The reluctance to engage with the material bases of global inequalities, even within the strand of theorising dubbed the ‘new materialism,’ has left feminists studying war and violence, in particular, ill-equipped to account for how violence operates in the global system, by whom it is used, and to what ends. Instead, violence is treated as an independent material reality, something that affects bodies, that is embodied, but not something we can causally link to institutionalised patterns of social relations. If both men and women perpetrate violence in war, and if both states and rebels attack civilians, if both words and deeds are equally violent, what prospect remains for revolutionary, emancipatory politics.
Within the field of international security, feminists today have been less engaged with questions of how shifts in the global economy are shaping and/or changing many of our key categories of analysis, like the private, the home, the everyday, warfront and homefront, militarism, and labour.
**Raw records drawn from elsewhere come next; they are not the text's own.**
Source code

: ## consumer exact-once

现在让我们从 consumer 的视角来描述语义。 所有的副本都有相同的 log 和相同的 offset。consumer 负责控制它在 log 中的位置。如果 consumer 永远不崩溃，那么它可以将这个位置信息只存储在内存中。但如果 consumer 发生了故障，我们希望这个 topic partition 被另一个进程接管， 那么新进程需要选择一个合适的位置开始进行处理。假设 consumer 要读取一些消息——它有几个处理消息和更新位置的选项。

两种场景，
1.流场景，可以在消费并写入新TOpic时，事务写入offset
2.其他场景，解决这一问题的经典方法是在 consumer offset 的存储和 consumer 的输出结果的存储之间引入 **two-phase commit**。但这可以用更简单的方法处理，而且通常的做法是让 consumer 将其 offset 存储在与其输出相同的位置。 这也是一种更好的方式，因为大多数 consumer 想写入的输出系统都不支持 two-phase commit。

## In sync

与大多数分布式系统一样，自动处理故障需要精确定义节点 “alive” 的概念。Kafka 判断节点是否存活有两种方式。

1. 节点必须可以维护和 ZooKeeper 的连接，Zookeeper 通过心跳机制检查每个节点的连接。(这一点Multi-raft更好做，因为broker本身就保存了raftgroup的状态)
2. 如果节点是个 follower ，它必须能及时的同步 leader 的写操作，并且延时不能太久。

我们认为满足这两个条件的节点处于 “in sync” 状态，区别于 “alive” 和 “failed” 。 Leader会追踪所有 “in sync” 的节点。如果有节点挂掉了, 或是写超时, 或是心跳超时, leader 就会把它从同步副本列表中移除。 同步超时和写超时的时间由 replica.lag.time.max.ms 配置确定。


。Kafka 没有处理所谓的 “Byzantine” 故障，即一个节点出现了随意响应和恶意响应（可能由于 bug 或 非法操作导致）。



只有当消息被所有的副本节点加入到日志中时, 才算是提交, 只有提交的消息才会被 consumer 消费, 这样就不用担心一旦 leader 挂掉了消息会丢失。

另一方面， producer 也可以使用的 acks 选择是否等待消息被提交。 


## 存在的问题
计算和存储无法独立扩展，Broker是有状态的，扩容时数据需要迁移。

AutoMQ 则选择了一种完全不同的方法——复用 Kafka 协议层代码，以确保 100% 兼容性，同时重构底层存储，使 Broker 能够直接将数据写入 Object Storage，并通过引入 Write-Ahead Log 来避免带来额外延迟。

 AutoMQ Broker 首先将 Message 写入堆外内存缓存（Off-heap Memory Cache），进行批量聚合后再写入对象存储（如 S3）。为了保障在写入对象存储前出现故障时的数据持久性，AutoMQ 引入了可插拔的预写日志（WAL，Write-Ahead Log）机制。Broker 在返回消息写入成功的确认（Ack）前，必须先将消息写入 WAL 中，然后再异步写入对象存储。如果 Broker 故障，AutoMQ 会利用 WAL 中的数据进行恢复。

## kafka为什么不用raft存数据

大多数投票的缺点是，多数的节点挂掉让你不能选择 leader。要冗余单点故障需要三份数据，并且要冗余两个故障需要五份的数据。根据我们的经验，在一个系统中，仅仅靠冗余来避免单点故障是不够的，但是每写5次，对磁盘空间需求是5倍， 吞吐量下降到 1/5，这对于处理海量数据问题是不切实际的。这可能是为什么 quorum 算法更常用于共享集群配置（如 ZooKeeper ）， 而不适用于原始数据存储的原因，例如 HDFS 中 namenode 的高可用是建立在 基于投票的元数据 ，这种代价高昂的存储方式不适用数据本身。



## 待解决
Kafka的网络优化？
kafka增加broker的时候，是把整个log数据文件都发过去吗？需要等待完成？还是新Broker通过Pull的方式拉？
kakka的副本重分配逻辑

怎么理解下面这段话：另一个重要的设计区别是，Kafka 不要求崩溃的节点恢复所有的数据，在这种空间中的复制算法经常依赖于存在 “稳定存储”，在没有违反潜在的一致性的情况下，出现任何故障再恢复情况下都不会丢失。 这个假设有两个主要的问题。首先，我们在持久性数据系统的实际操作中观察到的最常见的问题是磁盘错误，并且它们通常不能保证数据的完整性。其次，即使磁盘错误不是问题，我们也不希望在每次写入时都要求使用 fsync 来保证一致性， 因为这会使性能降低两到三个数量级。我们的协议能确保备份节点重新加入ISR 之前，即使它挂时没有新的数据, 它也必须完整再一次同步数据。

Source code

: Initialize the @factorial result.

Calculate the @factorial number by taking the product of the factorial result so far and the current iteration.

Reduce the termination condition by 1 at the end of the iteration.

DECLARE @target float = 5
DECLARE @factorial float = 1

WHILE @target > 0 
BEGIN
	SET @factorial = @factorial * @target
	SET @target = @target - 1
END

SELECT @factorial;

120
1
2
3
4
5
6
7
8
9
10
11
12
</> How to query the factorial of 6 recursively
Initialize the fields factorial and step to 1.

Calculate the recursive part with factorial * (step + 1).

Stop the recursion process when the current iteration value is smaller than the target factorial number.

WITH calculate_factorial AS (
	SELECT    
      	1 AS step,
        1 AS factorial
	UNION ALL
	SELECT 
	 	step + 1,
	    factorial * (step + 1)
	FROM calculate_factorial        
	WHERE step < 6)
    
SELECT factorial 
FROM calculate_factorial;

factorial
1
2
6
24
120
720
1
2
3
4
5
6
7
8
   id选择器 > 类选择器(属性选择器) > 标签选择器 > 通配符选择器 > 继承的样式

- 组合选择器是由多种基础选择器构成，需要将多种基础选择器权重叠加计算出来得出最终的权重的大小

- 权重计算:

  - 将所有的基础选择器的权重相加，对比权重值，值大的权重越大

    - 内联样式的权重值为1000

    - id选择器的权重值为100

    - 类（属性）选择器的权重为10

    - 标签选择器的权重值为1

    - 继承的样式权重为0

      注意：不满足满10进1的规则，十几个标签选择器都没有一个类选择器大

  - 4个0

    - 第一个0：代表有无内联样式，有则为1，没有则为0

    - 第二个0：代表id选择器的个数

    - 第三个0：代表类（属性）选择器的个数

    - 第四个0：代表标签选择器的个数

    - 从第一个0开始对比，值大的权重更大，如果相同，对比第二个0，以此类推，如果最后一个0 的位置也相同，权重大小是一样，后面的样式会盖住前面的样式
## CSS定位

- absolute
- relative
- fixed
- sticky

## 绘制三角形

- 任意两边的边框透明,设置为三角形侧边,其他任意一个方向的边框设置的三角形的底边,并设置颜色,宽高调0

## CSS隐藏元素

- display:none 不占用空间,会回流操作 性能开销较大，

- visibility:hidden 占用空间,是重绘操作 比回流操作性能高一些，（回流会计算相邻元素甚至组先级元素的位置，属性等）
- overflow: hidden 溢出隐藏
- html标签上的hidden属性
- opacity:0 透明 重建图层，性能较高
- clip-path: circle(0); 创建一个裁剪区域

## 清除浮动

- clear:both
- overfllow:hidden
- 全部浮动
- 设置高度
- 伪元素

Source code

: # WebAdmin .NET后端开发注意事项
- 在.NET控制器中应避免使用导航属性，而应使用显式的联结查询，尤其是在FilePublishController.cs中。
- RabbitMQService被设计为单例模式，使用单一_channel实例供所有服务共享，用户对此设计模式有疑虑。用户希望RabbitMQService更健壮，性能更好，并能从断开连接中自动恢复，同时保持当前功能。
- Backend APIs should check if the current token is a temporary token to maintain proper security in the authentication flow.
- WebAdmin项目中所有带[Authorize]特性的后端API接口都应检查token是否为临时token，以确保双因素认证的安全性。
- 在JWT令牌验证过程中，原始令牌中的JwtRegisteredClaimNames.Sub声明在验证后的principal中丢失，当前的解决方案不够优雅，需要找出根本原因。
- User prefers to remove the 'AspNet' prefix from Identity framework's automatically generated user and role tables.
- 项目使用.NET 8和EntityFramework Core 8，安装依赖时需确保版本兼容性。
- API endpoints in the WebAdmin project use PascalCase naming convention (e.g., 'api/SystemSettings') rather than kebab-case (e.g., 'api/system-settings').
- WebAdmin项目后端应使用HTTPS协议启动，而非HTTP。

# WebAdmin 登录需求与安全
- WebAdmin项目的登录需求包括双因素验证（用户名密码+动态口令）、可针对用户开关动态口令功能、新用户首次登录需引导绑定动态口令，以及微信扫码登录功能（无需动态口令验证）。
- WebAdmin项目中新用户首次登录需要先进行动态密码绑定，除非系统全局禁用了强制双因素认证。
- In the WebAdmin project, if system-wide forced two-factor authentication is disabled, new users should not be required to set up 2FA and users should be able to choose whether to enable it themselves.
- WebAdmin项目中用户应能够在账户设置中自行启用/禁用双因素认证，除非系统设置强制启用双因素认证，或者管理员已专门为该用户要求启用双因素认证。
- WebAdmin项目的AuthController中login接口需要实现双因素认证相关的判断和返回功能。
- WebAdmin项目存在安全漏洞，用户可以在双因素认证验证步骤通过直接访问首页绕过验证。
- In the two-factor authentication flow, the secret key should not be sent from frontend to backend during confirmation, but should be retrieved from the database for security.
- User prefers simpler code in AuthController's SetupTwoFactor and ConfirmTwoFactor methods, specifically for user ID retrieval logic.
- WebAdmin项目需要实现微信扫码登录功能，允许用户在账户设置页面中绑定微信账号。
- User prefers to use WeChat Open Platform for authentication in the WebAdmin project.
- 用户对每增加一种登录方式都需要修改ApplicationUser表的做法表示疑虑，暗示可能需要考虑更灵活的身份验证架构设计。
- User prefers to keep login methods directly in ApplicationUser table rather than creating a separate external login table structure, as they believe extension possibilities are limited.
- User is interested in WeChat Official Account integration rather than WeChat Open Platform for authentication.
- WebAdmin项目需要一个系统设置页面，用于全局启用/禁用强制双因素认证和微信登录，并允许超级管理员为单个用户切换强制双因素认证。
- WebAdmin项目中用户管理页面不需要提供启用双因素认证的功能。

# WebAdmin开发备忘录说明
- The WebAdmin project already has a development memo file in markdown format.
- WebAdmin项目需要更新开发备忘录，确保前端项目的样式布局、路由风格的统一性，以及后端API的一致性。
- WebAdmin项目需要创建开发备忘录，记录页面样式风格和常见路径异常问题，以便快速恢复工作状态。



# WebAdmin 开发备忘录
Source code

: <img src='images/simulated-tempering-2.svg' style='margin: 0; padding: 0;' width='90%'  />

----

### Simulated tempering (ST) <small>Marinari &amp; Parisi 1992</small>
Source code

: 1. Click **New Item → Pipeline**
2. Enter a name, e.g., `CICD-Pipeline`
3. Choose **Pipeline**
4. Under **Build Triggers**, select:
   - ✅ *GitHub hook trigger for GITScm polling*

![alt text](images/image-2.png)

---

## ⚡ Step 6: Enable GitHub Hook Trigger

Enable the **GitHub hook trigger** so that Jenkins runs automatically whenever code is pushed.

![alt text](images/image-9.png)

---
In failing to account for the intimate links between violence and globalised neoliberal capitalism, many have unintentionally reproduced ahistorical and problematic assumptions about what war and violence is, how it is fought, by whom, and why.
Violence is not simply a product of ‘masculinity’ as a static phenomenon, but can be better understood through an exploration of the intersection of neoliberal globalised capitalist class relations with the norms and affective relations socialised through categories of race, ethnicity, and gender. Under such an analysis, we may begin to see violence not simply as an independent object of our ontological focus, but as a form of labour, complicit in reproducing hierarchical gender, race, and class relations. In material terms, war, political violence, and militarism not only inscribe meanings on bodies participating in these acts, but forcefully re-create global stratifications based on gender, race, and class. Gendered and racialised war logics are the ideologies that enable globalised accumulation by dispossession; the ability of capital to exploit violence in the global periphery for accumulation relies on the exploitation of gendered and racialised norms and hierarchical relations.
Hence, our call with this series on ‘feminist secureconomies’ for the need to reintegrate political economy and security perspectives through a feminist ethic. A feminist political economy lens on international security can help to shed light on the intimate ways in which violence and neoliberal globalisation are co-constituted, and why they are so intractable. With so much value and labour invested in and to be gained from the politics and practices of violence and insecurity, there may be little concerted interest to actually address its root causes. Thus, our feminist ethic of resistance must extend beyond a rejection of systems of beliefs at the interpersonal level towards an historical and materially-based analysis of the root determinants of these beliefs and the structural inequalities that they reproduce.